Han Chen, founder of Ascent Real Estate Investors, said the Hong Kong investor has a long history of real estate investing and is more flexible than institutional investors with making investment decisions and deploying capital.

This greater flexibility has helped private wealth capital to remain active in real estate investing while many institutional investors have remained on the sidelines. “They can often purchase an asset all-equity as they have a high cash reserve,” explained Neil Brookes, global head of capital markets at Knight Frank. “Once they have purchased the asset, they can look to raise debt later when the debt market stabilizes and the cost of capital reduces again.”

Brookes told PERE that private wealth capital will become more active in 2023 as opportunities emerge from owners that are forced into selling their real estate assets because of mounting refinancing pressures this year.

“We have observed that some private clients are leveraging the absence of institutional capital to acquire assets that are usually beyond their reach,” Brookes said. He pointed out that private wealth’s share of global commercial real estate investment in 2022 was its highest on record. While institutions reduced real estate investment by 28 percent in 2022, private wealth was less defensive, with transaction volume from the investor type falling by only 8 percent last year, according to Knight Frank’s Wealth Report 2023.

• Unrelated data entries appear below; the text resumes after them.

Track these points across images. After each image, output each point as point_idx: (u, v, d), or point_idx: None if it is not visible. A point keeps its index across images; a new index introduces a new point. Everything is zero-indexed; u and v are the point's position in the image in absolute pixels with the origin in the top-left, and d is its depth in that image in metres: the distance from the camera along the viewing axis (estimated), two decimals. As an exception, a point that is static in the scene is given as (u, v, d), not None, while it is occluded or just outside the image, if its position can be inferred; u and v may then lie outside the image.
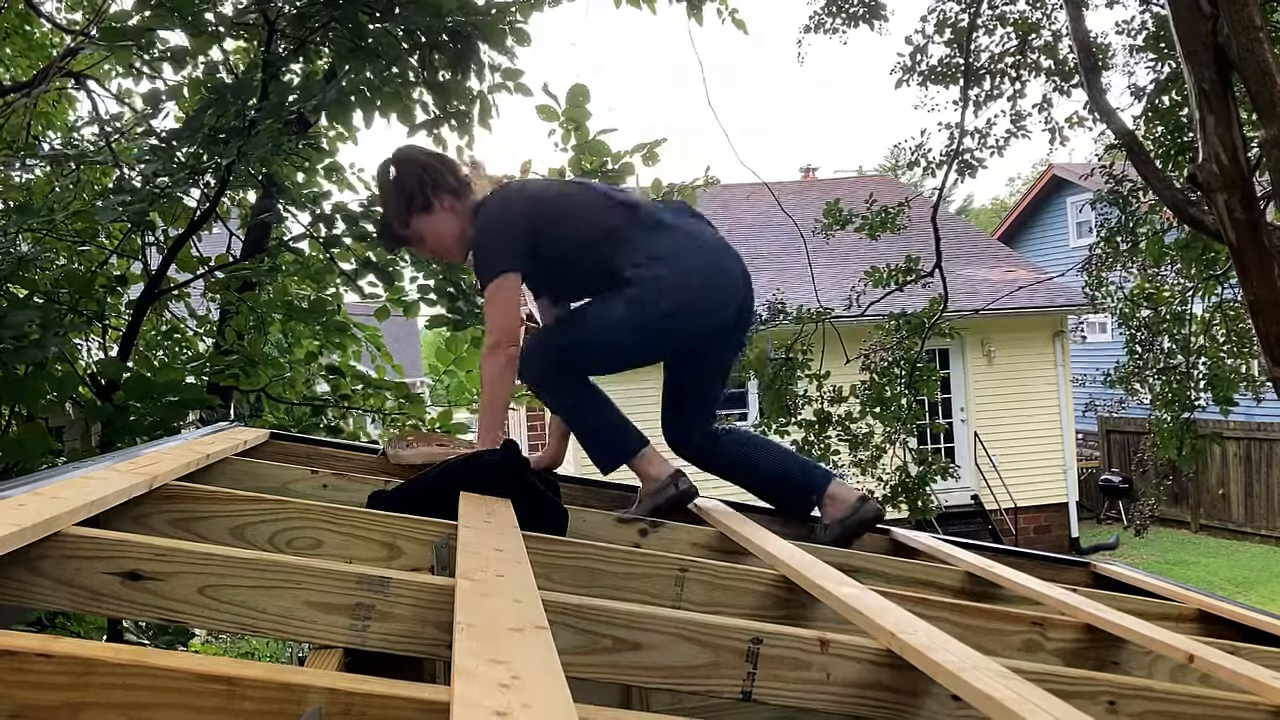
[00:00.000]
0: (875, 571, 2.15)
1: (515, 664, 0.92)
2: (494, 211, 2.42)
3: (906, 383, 8.79)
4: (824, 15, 9.47)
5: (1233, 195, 4.14)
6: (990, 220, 35.51)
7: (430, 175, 2.45)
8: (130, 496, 1.53)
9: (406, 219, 2.46)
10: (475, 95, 4.76)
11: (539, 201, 2.46)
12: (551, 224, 2.41)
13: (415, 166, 2.47)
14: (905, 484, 8.67)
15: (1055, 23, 9.28)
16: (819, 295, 9.59)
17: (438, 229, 2.47)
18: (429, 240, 2.50)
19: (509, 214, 2.41)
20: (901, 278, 9.00)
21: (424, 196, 2.43)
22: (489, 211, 2.43)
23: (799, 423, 8.87)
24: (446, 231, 2.47)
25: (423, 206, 2.44)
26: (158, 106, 4.78)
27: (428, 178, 2.44)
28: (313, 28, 4.43)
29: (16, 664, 0.87)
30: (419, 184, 2.44)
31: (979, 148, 9.36)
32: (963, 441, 14.52)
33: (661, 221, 2.43)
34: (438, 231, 2.47)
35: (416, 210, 2.45)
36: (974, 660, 1.24)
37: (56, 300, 4.40)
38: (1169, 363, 9.05)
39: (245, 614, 1.23)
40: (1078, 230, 19.19)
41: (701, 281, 2.40)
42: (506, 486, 1.96)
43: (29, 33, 7.22)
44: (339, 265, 5.30)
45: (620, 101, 60.83)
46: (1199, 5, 4.10)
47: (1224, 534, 14.43)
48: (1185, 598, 2.21)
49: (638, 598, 1.66)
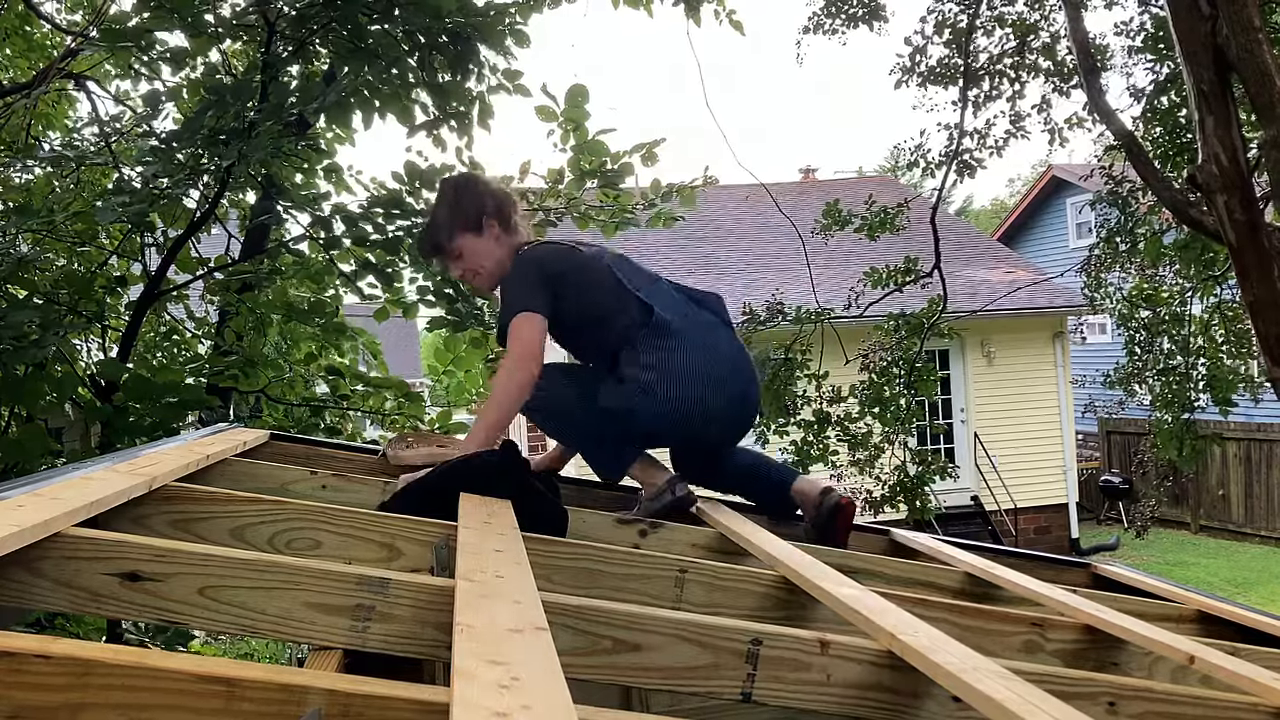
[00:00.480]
0: (875, 572, 2.15)
1: (515, 665, 0.92)
2: (532, 257, 2.49)
3: (905, 383, 8.79)
4: (823, 16, 9.48)
5: (1232, 196, 4.14)
6: (990, 221, 35.52)
7: (492, 202, 2.55)
8: (130, 497, 1.52)
9: (453, 233, 2.54)
10: (474, 96, 4.76)
11: (572, 267, 2.50)
12: (575, 292, 2.46)
13: (481, 189, 2.59)
14: (904, 484, 8.67)
15: (1054, 24, 9.29)
16: (818, 296, 9.59)
17: (479, 251, 2.55)
18: (467, 259, 2.56)
19: (544, 264, 2.47)
20: (901, 279, 9.00)
21: (478, 218, 2.53)
22: (529, 256, 2.50)
23: (798, 423, 8.88)
24: (488, 256, 2.55)
25: (474, 227, 2.53)
26: (157, 108, 4.78)
27: (489, 203, 2.54)
28: (312, 29, 4.43)
29: (15, 665, 0.86)
30: (478, 206, 2.53)
31: (978, 148, 9.37)
32: (962, 442, 14.52)
33: (671, 329, 2.43)
34: (478, 253, 2.55)
35: (467, 228, 2.53)
36: (974, 661, 1.24)
37: (56, 301, 4.40)
38: (1168, 363, 9.05)
39: (245, 615, 1.23)
40: (1077, 231, 19.20)
41: (685, 411, 2.41)
42: (506, 487, 1.96)
43: (29, 34, 7.22)
44: (338, 266, 5.30)
45: (619, 102, 60.84)
46: (1198, 6, 4.10)
47: (1224, 535, 14.43)
48: (1185, 599, 2.21)
49: (637, 599, 1.66)
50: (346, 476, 2.21)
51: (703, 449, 2.60)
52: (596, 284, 2.50)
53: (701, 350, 2.45)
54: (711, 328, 2.54)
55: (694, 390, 2.40)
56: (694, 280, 15.36)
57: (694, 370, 2.41)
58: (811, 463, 8.64)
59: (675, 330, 2.44)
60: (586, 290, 2.48)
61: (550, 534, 1.83)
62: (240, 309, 5.17)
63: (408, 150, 5.07)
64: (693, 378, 2.41)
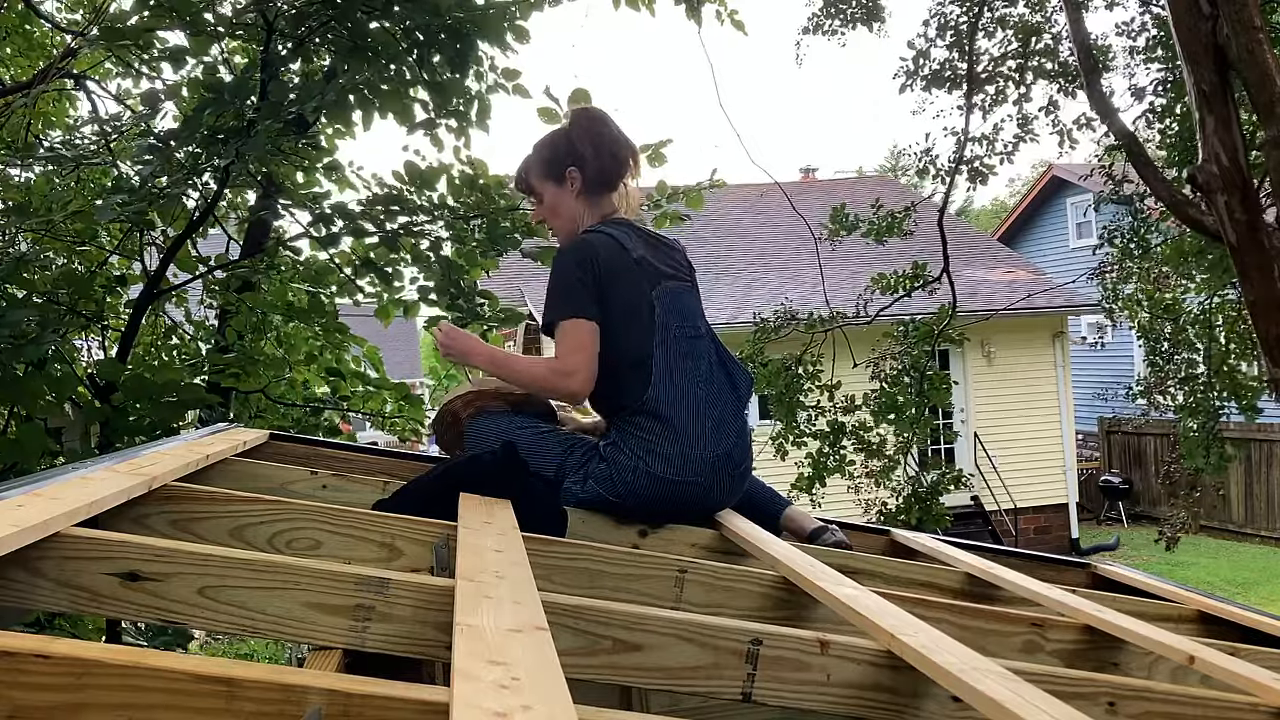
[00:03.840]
0: (875, 572, 2.14)
1: (515, 665, 0.92)
2: (591, 248, 2.24)
3: (917, 390, 8.73)
4: (822, 17, 9.49)
5: (1233, 196, 4.14)
6: (990, 221, 35.51)
7: (593, 153, 2.33)
8: (129, 497, 1.52)
9: (539, 175, 2.39)
10: (474, 95, 4.75)
11: (627, 284, 2.24)
12: (615, 308, 2.22)
13: (592, 135, 2.36)
14: (917, 494, 8.64)
15: (1055, 25, 9.29)
16: (828, 298, 9.55)
17: (554, 203, 2.38)
18: (546, 206, 2.41)
19: (602, 262, 2.22)
20: (909, 284, 8.96)
21: (563, 166, 2.34)
22: (585, 246, 2.25)
23: (814, 434, 8.81)
24: (562, 211, 2.38)
25: (556, 175, 2.35)
26: (156, 106, 4.77)
27: (587, 153, 2.33)
28: (311, 27, 4.43)
29: (14, 665, 0.86)
30: (572, 153, 2.35)
31: (988, 154, 9.30)
32: (963, 442, 14.52)
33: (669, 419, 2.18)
34: (553, 205, 2.39)
35: (549, 175, 2.37)
36: (974, 661, 1.24)
37: (55, 300, 4.39)
38: (1190, 372, 8.97)
39: (244, 615, 1.23)
40: (1078, 231, 19.19)
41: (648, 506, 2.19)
42: (506, 487, 1.96)
43: (29, 32, 7.22)
44: (338, 265, 5.30)
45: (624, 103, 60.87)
46: (1199, 6, 4.10)
47: (1224, 535, 14.43)
48: (1185, 599, 2.21)
49: (637, 599, 1.66)
50: (346, 476, 2.21)
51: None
52: (631, 319, 2.22)
53: (682, 447, 2.17)
54: (721, 411, 2.26)
55: (661, 491, 2.17)
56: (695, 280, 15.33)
57: (664, 473, 2.16)
58: (829, 474, 8.58)
59: (661, 418, 2.18)
60: (620, 315, 2.22)
61: (550, 534, 1.83)
62: (240, 308, 5.17)
63: (405, 149, 5.05)
64: (661, 480, 2.16)
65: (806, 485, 8.47)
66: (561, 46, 16.84)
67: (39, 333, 3.83)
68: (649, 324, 2.23)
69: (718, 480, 2.23)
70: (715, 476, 2.23)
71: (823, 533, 2.38)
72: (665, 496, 2.18)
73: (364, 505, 1.90)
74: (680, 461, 2.18)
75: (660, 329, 2.23)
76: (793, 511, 2.51)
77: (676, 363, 2.23)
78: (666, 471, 2.17)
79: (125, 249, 5.37)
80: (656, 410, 2.18)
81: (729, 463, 2.25)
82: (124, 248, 5.36)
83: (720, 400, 2.27)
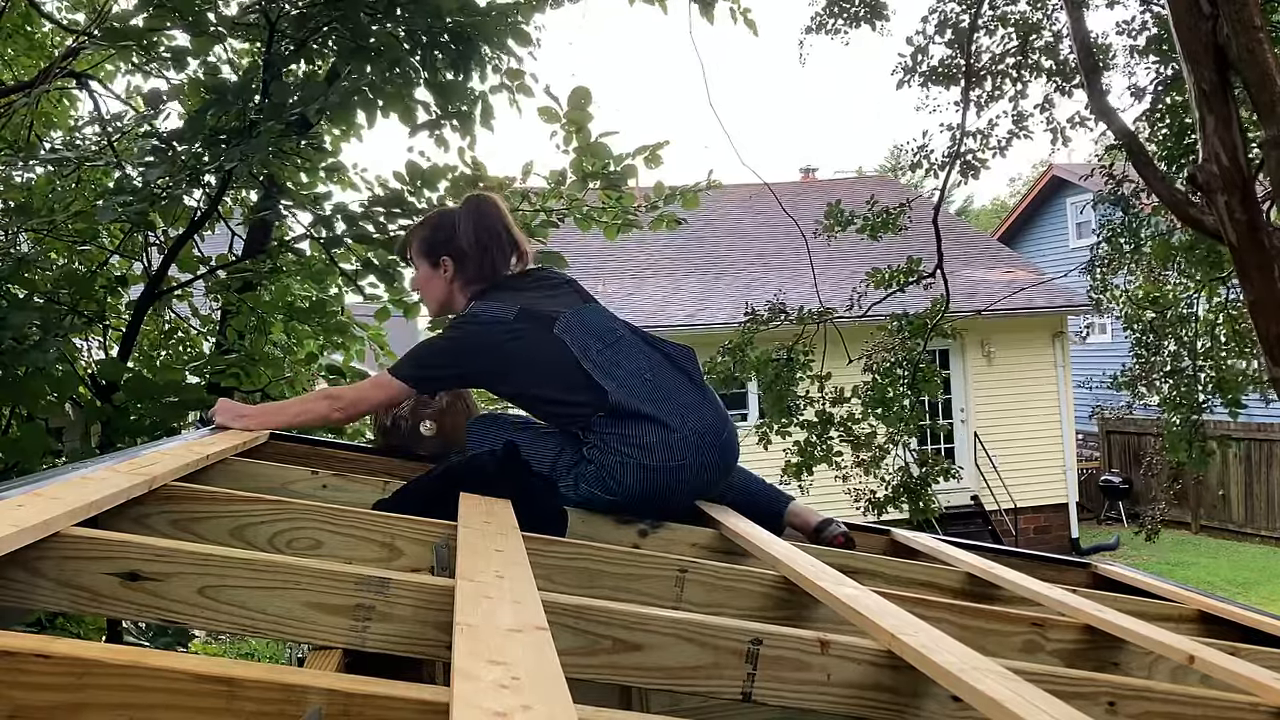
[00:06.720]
0: (875, 572, 2.14)
1: (515, 665, 0.92)
2: (471, 327, 2.32)
3: (908, 383, 8.80)
4: (825, 16, 9.49)
5: (1233, 196, 4.14)
6: (990, 220, 35.49)
7: (470, 244, 2.42)
8: (130, 497, 1.52)
9: (416, 252, 2.53)
10: (477, 96, 4.76)
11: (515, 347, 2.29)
12: (521, 371, 2.30)
13: (471, 224, 2.44)
14: (907, 485, 8.68)
15: (1056, 23, 9.30)
16: (820, 295, 9.59)
17: (426, 282, 2.53)
18: (420, 281, 2.57)
19: (479, 338, 2.30)
20: (903, 279, 9.00)
21: (439, 252, 2.47)
22: (470, 324, 2.32)
23: (801, 424, 8.88)
24: (432, 290, 2.52)
25: (431, 257, 2.49)
26: (158, 107, 4.78)
27: (463, 244, 2.43)
28: (314, 28, 4.43)
29: (14, 664, 0.86)
30: (449, 240, 2.45)
31: (981, 149, 9.37)
32: (963, 442, 14.52)
33: (639, 412, 2.21)
34: (424, 283, 2.54)
35: (425, 255, 2.50)
36: (974, 661, 1.24)
37: (57, 301, 4.39)
38: (1176, 365, 9.04)
39: (245, 615, 1.23)
40: (1078, 231, 19.18)
41: (644, 498, 2.22)
42: (506, 487, 1.96)
43: (31, 32, 7.22)
44: (340, 266, 5.30)
45: (619, 102, 60.79)
46: (1199, 5, 4.10)
47: (1224, 535, 14.42)
48: (1185, 598, 2.21)
49: (637, 599, 1.66)
50: (347, 476, 2.21)
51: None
52: (545, 362, 2.27)
53: (661, 433, 2.21)
54: (678, 391, 2.30)
55: (653, 480, 2.20)
56: (695, 279, 15.37)
57: (651, 461, 2.19)
58: (815, 463, 8.65)
59: (631, 414, 2.21)
60: (532, 369, 2.29)
61: (550, 534, 1.83)
62: (241, 308, 5.17)
63: (409, 150, 5.05)
64: (650, 469, 2.19)
65: (795, 472, 8.53)
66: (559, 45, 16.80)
67: (42, 336, 3.83)
68: (571, 360, 2.26)
69: (704, 455, 2.26)
70: (701, 453, 2.25)
71: (829, 525, 2.43)
72: (659, 485, 2.21)
73: (364, 505, 1.90)
74: (664, 448, 2.21)
75: (582, 357, 2.26)
76: (796, 507, 2.55)
77: (615, 371, 2.27)
78: (654, 460, 2.20)
79: (126, 249, 5.37)
80: (622, 411, 2.22)
81: (712, 433, 2.28)
82: (125, 248, 5.36)
83: (672, 383, 2.31)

Nick Loup, chief executive officer at Hong Kong-headquartered real estate investment firm Chelsfield Asia, also pointed out that the size of the private wealth market, including family offices and high-net-worth individuals, has grown globally due to significant wealth creation in recent years and this has in turn increased these investors’ allocations to commercial real estate. Setting aside exchange rate movements, aggregate global wealth grew by 12.7 percent in 2021, according to Credit Suisse Research Institute’s thirteenth Global Wealth Report published in September 2022.

Brookes also expected an uptick in activity particularly from Asia-Pacific as 32 percent of high-net-worth individuals in the region plan to increase their investments in commercial real estate in the next 12 months. “I think because we have seen this good wealth preservation in Asia-Pacific as well as more high-net-worth individuals still being created in the region compared to the US and Europe,” he explained.

Indeed, while the US accounted for the largest source of private wealth capital last year, with $302 billion invested in private real estate, the investment volume from the region dropped 3 percent year-on-year, according to the Knight Frank report. Of the top 10 sources of private wealth capital last year, investors from France and China were the only buyers to increase investment in 2022, up 27 percent and 25 percent on the previous year, respectively.

Favoring offices

In terms of sectors, Brookes told PERE that private wealth investors continued to favor the office sector because office assets are less management-intensive than assets in some other sectors. According to the report, more than 40 percent of total private wealth cross-border capital prefers the office sector, followed by the industrial and residential sectors.

It is also worth noting that private wealth investors are now more likely to gain access to good office assets as many institutional investors pull back due to the high cost of borrowing for office transactions today, according to Brookes. For example, the average cost of debt for office specialist funds in Australia more than doubled in Q4 2022, increasing from 2.7 percent a year ago to 5.8 percent, the highest average cost since mid-2019, according to MSCI.

“As the cost of debt is higher than the yield institutional investors can get from purchasing offices, they have to negatively gear their investment which is dilutive to their returns,” said Brookes.

With growing interest from private wealth capital, Knight Frank has participated in a number of office deals involving the investor type in the past six months. The firm took part in the acquisition by Hancock Prospecting – the mining and agricultural company owned by Australian tycoon Gina Rinehart – of 70 Eagle Street in Brisbane for more than A$100 million ($67 million; $61 million) and UBS’s A$400 million purchase of a 73 Miller Street office block in Sydney on behalf of a wealthy European client.